THE SALVATION commence sur une note inhabituelle dans les westerns: la notion d’immigration. En choisissant un immigrant danois comme héros, le film se place sur un plan différent abordant un aspect peu utilisé dans ce genre. Et l’on sait ainsi d’emblée que le film se situera en dehors des sentiers classiques…
Mais en respectant ensuite tous les codes les plus usités du genre: la petite ville du far west, le clan de truands qui dirigent tout et les as de la gâchette, THE SALVATION nous replonge de plein pied dans le western vu, revu et corrigé.
Et puis vient enfin une photographie hyper-soignée, un travail indéniable sur la lumière, des acteurs de premier plan avec des trognes parfaites pour l’occasion rappelant largement celles que Sergio Leone mettait à l’honneur dans les westerns spaghettis et une femme muette (superbe Eva Green) que ne renierait pas un Quentin Tarantino.

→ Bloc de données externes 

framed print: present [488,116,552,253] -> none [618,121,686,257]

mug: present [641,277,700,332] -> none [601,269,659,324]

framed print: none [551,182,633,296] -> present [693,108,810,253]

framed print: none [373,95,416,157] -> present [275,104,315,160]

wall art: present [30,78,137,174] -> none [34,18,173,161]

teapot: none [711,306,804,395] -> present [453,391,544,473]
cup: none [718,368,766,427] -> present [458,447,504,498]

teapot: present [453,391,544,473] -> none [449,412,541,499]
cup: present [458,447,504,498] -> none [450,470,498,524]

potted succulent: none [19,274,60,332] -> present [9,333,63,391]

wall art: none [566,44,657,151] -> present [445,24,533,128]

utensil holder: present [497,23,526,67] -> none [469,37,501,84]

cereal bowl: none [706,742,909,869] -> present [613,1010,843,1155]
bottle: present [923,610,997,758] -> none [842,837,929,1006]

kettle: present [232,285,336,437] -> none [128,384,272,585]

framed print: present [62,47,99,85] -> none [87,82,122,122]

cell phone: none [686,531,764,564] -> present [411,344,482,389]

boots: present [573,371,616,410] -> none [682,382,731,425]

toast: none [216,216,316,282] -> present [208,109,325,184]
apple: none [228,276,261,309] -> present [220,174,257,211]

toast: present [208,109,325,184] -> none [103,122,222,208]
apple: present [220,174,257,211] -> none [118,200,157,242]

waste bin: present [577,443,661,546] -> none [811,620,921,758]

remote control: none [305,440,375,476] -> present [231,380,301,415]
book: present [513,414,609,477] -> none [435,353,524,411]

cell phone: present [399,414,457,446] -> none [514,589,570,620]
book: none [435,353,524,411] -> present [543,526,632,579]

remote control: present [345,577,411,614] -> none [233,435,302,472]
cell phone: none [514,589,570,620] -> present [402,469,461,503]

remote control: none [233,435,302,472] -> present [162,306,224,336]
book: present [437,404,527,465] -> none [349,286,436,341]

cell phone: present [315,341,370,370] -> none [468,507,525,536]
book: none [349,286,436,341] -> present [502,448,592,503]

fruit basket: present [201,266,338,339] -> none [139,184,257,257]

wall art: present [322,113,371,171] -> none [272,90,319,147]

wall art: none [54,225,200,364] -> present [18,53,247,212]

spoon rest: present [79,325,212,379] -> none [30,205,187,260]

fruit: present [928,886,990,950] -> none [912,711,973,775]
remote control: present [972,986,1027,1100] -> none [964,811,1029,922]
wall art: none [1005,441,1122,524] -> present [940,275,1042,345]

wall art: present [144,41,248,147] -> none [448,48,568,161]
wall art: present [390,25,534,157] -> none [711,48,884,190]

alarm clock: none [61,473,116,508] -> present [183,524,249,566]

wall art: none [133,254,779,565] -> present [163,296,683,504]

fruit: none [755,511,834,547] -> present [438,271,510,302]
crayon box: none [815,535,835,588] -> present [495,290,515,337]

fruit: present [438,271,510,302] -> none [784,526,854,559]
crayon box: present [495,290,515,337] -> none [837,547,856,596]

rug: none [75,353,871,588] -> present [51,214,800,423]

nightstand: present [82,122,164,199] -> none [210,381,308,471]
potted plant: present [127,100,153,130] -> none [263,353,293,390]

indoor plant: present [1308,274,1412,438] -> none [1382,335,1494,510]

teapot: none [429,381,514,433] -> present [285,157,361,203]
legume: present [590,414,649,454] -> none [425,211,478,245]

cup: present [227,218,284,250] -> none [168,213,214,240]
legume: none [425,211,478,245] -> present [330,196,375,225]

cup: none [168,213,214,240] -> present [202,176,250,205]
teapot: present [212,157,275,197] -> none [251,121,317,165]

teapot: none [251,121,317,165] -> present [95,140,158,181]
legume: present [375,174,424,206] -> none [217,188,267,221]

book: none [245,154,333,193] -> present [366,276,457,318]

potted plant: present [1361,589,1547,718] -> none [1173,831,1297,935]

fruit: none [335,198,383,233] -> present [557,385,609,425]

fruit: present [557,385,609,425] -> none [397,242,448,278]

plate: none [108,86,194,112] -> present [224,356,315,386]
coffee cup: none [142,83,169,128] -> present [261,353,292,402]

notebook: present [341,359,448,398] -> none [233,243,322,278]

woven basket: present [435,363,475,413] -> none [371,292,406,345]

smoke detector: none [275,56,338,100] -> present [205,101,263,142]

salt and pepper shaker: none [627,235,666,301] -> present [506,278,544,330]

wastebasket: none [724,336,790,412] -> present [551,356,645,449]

Et là, on voit bien vite que l’hommage n’est pas loin, que le pastiche d’un certain western à la fois macho, brutal et violent est au coin de chaque scène, intelligemment mis en scène par le danois Kristian Levring et scénarisé par Anders Thomas Jensen, l’auteur des excellents et décalés ADAM’S APPLE et THE GREEN BUTCHERS.
Au final, THE SALVATION peut passer pour une sorte d’hommage à Leone façon danoise, version moderne de ces westerns que l’on adorait dans les années 70.